We also made it to see Louisa and two of her three tiddlers; in their amazing garden they had a glut of yellow courgettes, so we came home with an armful and made pasta with courgette, garlic and chili (based on the penne gardiniera we both order every time we go to Carluccio’s), and ordered the book she recommended (Red Velvet and Chocolate Heartache) in order to make chocolate courgette cake (book arrived, cake outstanding),
Other highlights of a fortnight off, between Norfolk, London and Dorset:
- Crisp sandwiches in the car
- Painful, spiky sand whipped up off the beach in the wind, meaning we had to think again for what to do… ending up at Bircham windmill
- Making a run for it off Heacham beach when the rain decided it wasn’t going away
- Fish and chips from Fishers in Hunstanton, sadly in polystyrene not paper, but enhanced with salt from a salt mill and a jar of tartare sauce and cotton napkins, packed by my mum
- Babs playing in rockpools
- Swimming in Fulwell Cross Leisure Centre – an old 60s pool, with old wooden 60s flip seats in the spectating area, which poor Babs got sandwiched down, and squealed no more than might be expected
- Shopping in Veena’s in Barkingside – mango to make mango lassi, chai puri, masala fish spices, and falafel mix.
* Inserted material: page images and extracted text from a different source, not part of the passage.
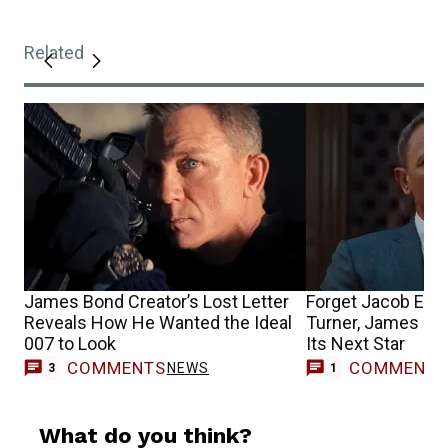
Related
James Bond Creator’s Lost Letter
Forget Jacob Elor
Reveals How He Wanted the Ideal
Turner, James Bo
007 to Look
Its Next Star
COMMENTS
COMMENT
NEWS
M
3
1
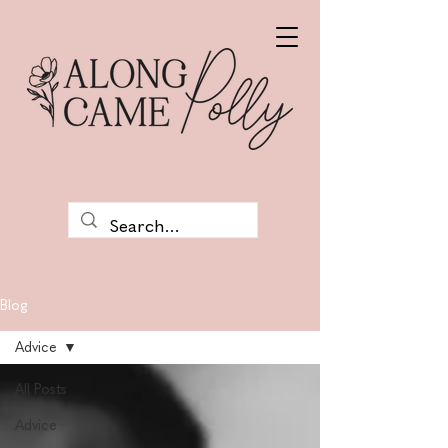
Blog
Advice
All Posts
Advice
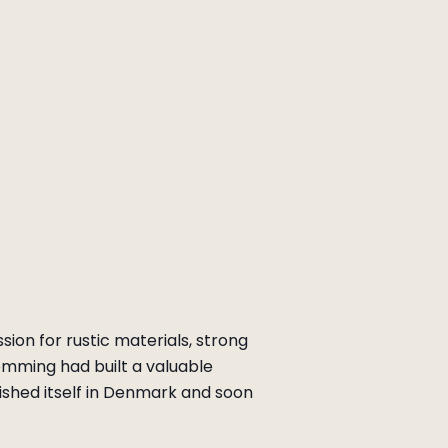
ion for rustic materials, strong
emming had built a valuable
ished itself in Denmark and soon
I almost bought idli and vada, and we talked about going to Idli Vada in Gants Hill (which I can’t find online!), but we have a vada mix at home, so I’ll do it soon. Idli mix and vada mix and uttapam mix and dosa mix… oh my. The temptation.
- Buying withdrawn books for 50p from Barkingside library – Helen Cooper’s Tatty Ratty is our new favourite, and could help us out of a hole, should Horsey ever go walkabout
- Hanging out with D and Gussie-Goose, idolised by Babs, in their amazing mid-century bungalow surrounded by fields. For days after we came home, she asked me every day: ‘Where’s K?’, ‘Where’s I?’, ‘Where’s D?’, ‘Where’s Gussie-Goose?’ and told me every night ‘ I love mummy and I love daddy and I love Rachel and I love K, and I love I, and I love D and I love Gussie-Goose’. Smitten.
Oh, and I’ve finally found a good picnic blanket, after two summers of looking. Only problem is, we have no money; so it’s on my Christmas list. And lots of things for other people’s Christmas, here; and more picnicky brilliance here.